In the 1930's they blasted through the canyon east of Albuquerque and built a road that went directly to Santa Rosa, 140 miles to the east. When they cut off the camel's hump, Route 66 used the new direct route. We rode the first 55 miles of it yesterday, mostly on frontage roads. Today we ride the remaining 83 miles, mostly on the interstate. Apparently the interstate basically repaved and widened Route 66 here. I-40 is on top of Route 66. They are the same thing.

Vic and I missed the first turn this morning due to a mistake on the cue sheet. We missed the second turn due to a conversation about the Spanish Inquisition. Never discuss deep topics when turns are coming up! Getting on the freeway involved ducking under a fence and hopscotching across four lanes. On-ramps are for other people...

Yesterday Todd the Local Rider was aghast when he found out we'd spent some time on I-40. It's really not bad. Today's shoulder is wide and relatively clear of debris. There's a rumble strip and minimal gravel. In many ways, it's safer than the bike path we used to get out of ABQ. The sound of the traffic, especially semis, is what takes most of your attention.

We climb gently for about the first 25 miles. Wind is variable all day long but it's a quick and painless ride anyway. This is what the interstate was designed for - to get you there quickly. We're still on a high plateau with scrub and some hardy wildflowers and not much exceptional scenery. The shattered tire bits on the shoulder stand out as objects of interest.



Flung from an exploded tire, they land on the shoulder in neat abstract configurations. Many of us have plucked the wires out of our bicycle tires on this trip. But if there were flat tires today, I did not hear about them.

When we head downhill toward Santa Rosa, the headwind means it does not feel like a downhill.

Tonight we're at the Sun 'n Sand Motel, which has a fabulous neon sign out front but has seen better days. Like the Rota-Sphere in Moriarty, the motel sign was restored and featured in the PBS documentary. It's beautiful, a work of art.
At night, it's all red neon.
Sadly, we guess that the motel did not receive the same TLC. And Santa Rosa has the most closed businesses of any town so far on Route 66. Like Grants, there's an older part of town along Route 66 that is clearly struggling. And there's a new part of town right next to the exit on the interstate, where chain motels and fast food places have set up shop.
Abandoned garage in old part of Santa Rosa.
Is it possible to build a local economy based on through traffic? We're in a fairly remote part of the US, maybe as remote as I've ever been within sight of an interstate highway.

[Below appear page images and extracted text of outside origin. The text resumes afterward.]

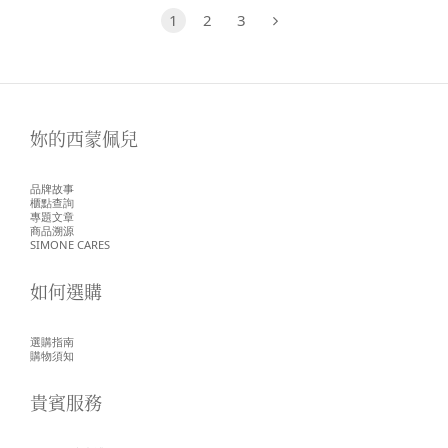
1
2
3
妳的西蒙佩兒
品牌故事
櫃點查詢
專題文章
商品溯源
SIMONE CARES
如何選購
選購指南
購物須知
貴賓服務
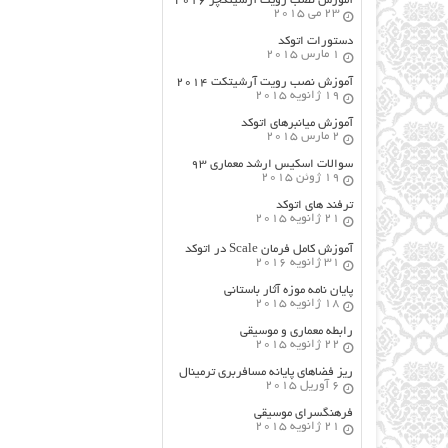
آموزش نصب رویت آرشیتکچر ۲۰۱۶
23 می 2015
دستورات اتوکد
1 مارس 2015
آموزش نصب رویت آرشیتکت ۲۰۱۴
19 ژانویه 2015
آموزش میانبرهای اتوکد
2 مارس 2015
سوالات اسکیس ارشد معماری ۹۳
19 ژوئن 2015
ترفند های اتوکد
21 ژانویه 2015
آموزش کامل فرمان Scale در اتوکد
31 ژانویه 2016
پایان نامه موزه آثار باستانی
18 ژانویه 2015
رابطه معماری و موسیقی
22 ژانویه 2015
ریز فضاهای پایانه مسافربری ترمینال
6 آوریل 2015
فرهنگسراي موسيقي
21 ژانویه 2015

To complicate matters we find ourselves in the middle of a moth epidemic here in New Mexico. The housekeeping routines at the Sun 'n Sand might not be keeping up with moth ingenuity and sheer numbers. Some of our group headed across the street to the Super 8. Our room is fine, and our neighbor's rooms are fine. We're staying for an authentic Route 66 experience.

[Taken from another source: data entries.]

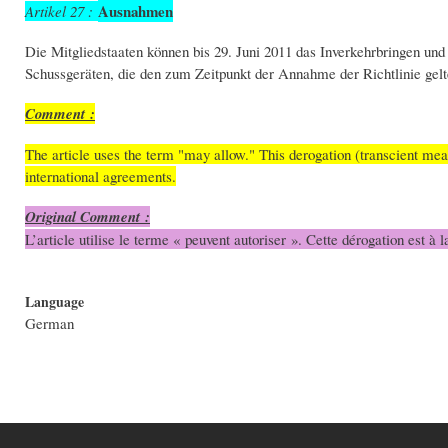
Ausnahmen
Artikel 27 :
Die Mitgliedstaaten können bis 29. Juni 2011 das Inverkehrbringen un
Schussgeräten, die den zum Zeitpunkt der Annahme der Richtlinie gelt
Comment :
The article uses the term "may allow." This derogation (transcient meas
international agreements.
Original Comment :
L’article utilise le terme « peuvent autoriser ». Cette dérogation est à
Language
German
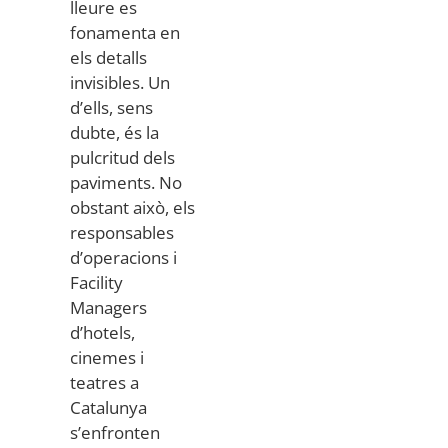
lleure es
fonamenta en
els detalls
invisibles. Un
d’ells, sens
dubte, és la
pulcritud dels
paviments. No
obstant això, els
responsables
d’operacions i
Facility
Managers
d’hotels,
cinemes i
teatres a
Catalunya
s’enfronten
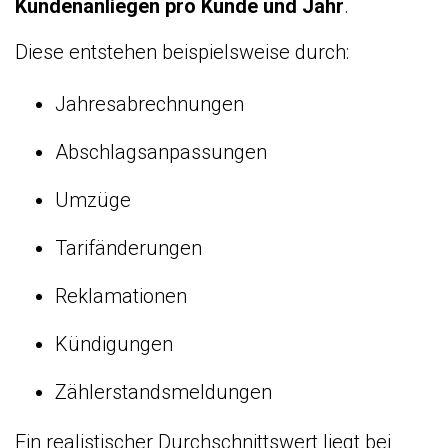
Kundenanliegen pro Kunde und Jahr
.
Diese entstehen beispielsweise durch:
Jahresabrechnungen
Abschlagsanpassungen
Umzüge
Tarifänderungen
Reklamationen
Kündigungen
Zählerstandsmeldungen
Ein realistischer Durchschnittswert liegt bei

Need a break from grim realities? Behind the motel about a mile away is what they call the Blue Hole. It's used by the locals as a swimming hole. In fact it's an 80-foot deep, spring-fed pool with caves that connect for miles. The water stays a constant 61 degrees. Scuba folks explore here, but the underwater caves had to be blocked off. They go so deep and far that it's possible to outrun your air tanks.
Geronimo!
Word is out that tomorrow will be 90 degrees. The first day of a heat wave, and the Blue Hole will be the place to be.